++++ TASK INPUTS

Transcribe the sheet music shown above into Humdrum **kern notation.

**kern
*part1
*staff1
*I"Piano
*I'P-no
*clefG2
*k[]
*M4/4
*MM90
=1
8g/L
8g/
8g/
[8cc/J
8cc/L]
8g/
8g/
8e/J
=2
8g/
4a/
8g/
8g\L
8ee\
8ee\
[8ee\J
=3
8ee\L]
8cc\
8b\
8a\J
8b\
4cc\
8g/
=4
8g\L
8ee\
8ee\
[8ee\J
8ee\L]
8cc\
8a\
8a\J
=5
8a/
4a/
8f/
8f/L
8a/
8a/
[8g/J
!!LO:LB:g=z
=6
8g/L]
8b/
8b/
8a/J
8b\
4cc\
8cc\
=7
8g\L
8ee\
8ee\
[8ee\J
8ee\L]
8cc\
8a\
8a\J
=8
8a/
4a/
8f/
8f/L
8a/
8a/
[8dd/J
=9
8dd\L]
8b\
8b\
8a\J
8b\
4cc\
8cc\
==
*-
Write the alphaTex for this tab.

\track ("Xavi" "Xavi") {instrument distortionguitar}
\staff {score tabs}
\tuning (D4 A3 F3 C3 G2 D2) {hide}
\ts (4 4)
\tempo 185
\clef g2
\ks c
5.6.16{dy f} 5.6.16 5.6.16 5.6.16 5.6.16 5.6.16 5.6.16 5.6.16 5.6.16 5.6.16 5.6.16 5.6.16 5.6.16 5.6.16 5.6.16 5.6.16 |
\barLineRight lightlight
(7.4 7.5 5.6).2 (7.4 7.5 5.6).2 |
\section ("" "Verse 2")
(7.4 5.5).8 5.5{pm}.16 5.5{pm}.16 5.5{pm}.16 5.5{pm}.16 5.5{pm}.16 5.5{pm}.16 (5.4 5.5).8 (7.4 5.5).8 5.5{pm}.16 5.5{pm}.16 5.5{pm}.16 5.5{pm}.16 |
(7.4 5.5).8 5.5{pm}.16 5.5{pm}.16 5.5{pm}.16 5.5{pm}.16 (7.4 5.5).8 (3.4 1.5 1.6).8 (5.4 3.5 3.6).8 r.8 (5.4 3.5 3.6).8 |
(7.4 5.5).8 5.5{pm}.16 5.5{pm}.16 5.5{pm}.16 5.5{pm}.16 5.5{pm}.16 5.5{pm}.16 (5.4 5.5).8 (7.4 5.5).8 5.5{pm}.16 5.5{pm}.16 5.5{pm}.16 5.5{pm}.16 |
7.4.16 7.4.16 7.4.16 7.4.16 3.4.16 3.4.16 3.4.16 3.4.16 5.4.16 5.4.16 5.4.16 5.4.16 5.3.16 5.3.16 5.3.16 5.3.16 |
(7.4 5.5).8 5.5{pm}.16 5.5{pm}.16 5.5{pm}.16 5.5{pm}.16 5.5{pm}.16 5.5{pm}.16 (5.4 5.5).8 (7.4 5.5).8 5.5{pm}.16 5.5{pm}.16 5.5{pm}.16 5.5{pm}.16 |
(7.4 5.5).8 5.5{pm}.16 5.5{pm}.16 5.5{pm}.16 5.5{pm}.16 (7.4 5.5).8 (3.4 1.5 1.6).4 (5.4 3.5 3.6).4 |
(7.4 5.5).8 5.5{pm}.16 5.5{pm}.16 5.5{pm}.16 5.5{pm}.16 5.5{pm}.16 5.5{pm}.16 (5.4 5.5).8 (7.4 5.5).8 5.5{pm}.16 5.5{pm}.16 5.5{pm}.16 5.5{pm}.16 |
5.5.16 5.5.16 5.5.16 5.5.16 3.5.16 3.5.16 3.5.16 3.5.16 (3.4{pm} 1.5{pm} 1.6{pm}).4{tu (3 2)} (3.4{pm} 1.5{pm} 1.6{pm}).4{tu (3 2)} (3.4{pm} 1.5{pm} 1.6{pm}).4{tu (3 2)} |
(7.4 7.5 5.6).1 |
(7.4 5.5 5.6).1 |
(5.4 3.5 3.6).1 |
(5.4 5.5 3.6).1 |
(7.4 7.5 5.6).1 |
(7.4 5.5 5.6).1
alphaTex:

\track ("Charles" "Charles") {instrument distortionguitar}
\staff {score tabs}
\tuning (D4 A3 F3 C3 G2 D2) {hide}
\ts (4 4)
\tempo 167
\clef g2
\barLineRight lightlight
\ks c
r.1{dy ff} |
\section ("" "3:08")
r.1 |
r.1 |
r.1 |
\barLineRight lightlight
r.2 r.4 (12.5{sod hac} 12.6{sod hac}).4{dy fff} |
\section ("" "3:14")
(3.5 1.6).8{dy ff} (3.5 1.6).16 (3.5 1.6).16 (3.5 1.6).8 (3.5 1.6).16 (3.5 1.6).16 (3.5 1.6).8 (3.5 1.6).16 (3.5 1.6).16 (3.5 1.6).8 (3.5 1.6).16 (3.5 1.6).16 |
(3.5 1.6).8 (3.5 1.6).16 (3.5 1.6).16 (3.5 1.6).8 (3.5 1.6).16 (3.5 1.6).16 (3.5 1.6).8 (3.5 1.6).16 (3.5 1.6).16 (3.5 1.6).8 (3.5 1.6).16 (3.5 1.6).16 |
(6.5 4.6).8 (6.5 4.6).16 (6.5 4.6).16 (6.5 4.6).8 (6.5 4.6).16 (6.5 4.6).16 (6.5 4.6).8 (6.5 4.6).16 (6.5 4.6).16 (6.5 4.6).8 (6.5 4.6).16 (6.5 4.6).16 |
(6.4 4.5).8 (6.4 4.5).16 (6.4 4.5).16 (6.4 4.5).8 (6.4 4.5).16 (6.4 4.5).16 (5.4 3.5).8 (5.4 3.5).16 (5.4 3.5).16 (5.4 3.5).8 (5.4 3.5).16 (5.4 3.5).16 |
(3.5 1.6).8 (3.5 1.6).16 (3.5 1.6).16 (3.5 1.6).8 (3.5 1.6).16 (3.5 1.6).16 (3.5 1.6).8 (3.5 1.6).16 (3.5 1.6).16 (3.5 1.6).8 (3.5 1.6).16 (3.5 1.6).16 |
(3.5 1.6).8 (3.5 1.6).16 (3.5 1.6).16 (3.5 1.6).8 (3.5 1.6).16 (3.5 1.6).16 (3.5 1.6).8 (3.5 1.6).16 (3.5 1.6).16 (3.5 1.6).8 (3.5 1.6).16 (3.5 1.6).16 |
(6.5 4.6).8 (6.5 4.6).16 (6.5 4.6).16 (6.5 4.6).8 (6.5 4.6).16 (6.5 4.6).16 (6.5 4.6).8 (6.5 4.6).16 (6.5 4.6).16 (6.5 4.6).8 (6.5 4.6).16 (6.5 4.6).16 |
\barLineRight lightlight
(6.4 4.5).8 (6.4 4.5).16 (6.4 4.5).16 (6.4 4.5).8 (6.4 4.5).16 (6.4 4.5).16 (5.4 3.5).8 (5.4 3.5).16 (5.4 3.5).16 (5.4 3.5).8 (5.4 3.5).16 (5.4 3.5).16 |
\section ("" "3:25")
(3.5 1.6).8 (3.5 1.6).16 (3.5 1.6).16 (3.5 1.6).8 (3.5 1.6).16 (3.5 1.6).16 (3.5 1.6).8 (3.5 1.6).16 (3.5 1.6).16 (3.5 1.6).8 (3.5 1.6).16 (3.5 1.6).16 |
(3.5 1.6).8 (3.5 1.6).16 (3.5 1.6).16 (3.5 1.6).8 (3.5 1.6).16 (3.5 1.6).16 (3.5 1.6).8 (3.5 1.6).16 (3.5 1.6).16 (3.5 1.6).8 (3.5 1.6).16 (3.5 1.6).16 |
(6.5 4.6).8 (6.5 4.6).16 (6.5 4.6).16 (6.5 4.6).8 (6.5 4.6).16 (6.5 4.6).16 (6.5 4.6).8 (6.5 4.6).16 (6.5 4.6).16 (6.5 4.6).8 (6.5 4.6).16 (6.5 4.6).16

++++++++

Write out the entries above word for word, from their first line down through the line containing "Write the alphaTex for this tab.", with both ends included.

Transcribe the sheet music shown above into Humdrum **kern notation.

**kern
*part1
*staff1
*I"Piano
*I'P-no
*clefG2
*k[]
*M4/4
*MM90
=1
8g/L
8g/
8g/
[8cc/J
8cc/L]
8g/
8g/
8e/J
=2
8g/
4a/
8g/
8g\L
8ee\
8ee\
[8ee\J
=3
8ee\L]
8cc\
8b\
8a\J
8b\
4cc\
8g/
=4
8g\L
8ee\
8ee\
[8ee\J
8ee\L]
8cc\
8a\
8a\J
=5
8a/
4a/
8f/
8f/L
8a/
8a/
[8g/J
!!LO:LB:g=z
=6
8g/L]
8b/
8b/
8a/J
8b\
4cc\
8cc\
=7
8g\L
8ee\
8ee\
[8ee\J
8ee\L]
8cc\
8a\
8a\J
=8
8a/
4a/
8f/
8f/L
8a/
8a/
[8dd/J
=9
8dd\L]
8b\
8b\
8a\J
8b\
4cc\
8cc\
==
*-
Write the alphaTex for this tab.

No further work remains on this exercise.